-------- Input data

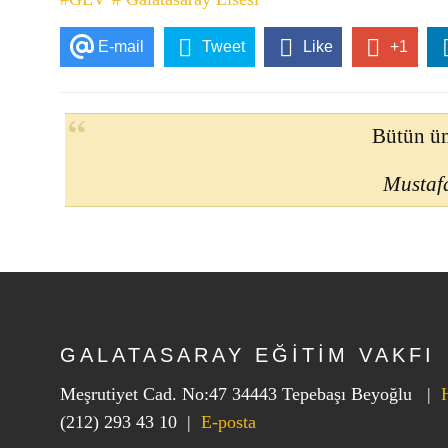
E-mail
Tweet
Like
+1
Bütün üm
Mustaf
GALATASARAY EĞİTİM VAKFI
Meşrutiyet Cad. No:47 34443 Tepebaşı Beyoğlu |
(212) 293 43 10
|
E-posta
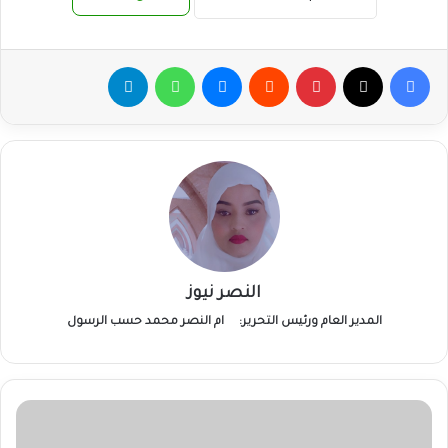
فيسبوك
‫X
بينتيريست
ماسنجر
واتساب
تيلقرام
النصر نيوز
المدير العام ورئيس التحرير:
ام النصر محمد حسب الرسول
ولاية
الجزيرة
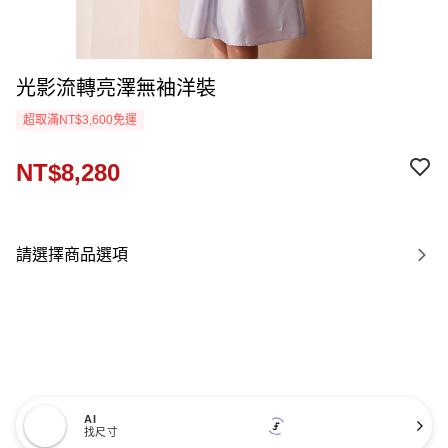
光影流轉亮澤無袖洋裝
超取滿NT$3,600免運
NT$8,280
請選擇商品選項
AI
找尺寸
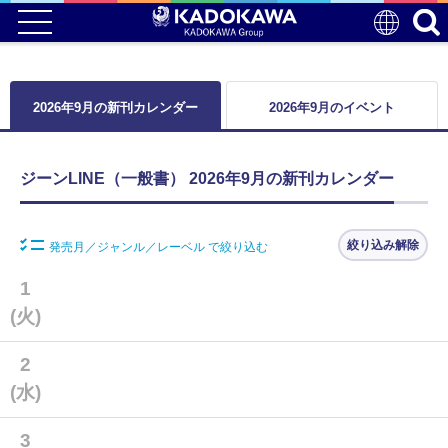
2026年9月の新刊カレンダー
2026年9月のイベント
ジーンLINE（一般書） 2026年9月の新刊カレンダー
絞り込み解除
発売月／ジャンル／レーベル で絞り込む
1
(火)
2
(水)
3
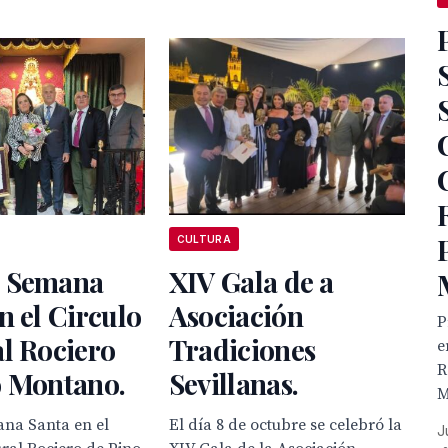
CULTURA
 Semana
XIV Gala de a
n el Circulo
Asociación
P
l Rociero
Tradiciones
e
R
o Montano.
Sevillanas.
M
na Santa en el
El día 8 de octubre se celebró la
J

----------------

* [What you will do] Restate the records word for word and drop the images.

* [Task response]
E-mail
Tweet
Like
+1
Bütün üm
Mustaf
GALATASARAY EĞİTİM VAKFI
Meşrutiyet Cad. No:47 34443 Tepebaşı Beyoğlu |
(212) 293 43 10
|
E-posta
فيسبوك
‫X
بينتيريست
ماسنجر
واتساب
تيلقرام
النصر نيوز
المدير العام ورئيس التحرير:
ام النصر محمد حسب الرسول
ولاية
الجزيرة
光影流轉亮澤無袖洋裝
超取滿NT$3,600免運
NT$8,280
請選擇商品選項
AI
找尺寸
2026年9月の新刊カレンダー
2026年9月のイベント
ジーンLINE（一般書） 2026年9月の新刊カレンダー
絞り込み解除
発売月／ジャンル／レーベル で絞り込む
1
(火)
2
(水)
3
CULTURA
 Semana
XIV Gala de a
n el Circulo
Asociación
P
l Rociero
Tradiciones
e
R
o Montano.
Sevillanas.
M
na Santa en el
El día 8 de octubre se celebró la
J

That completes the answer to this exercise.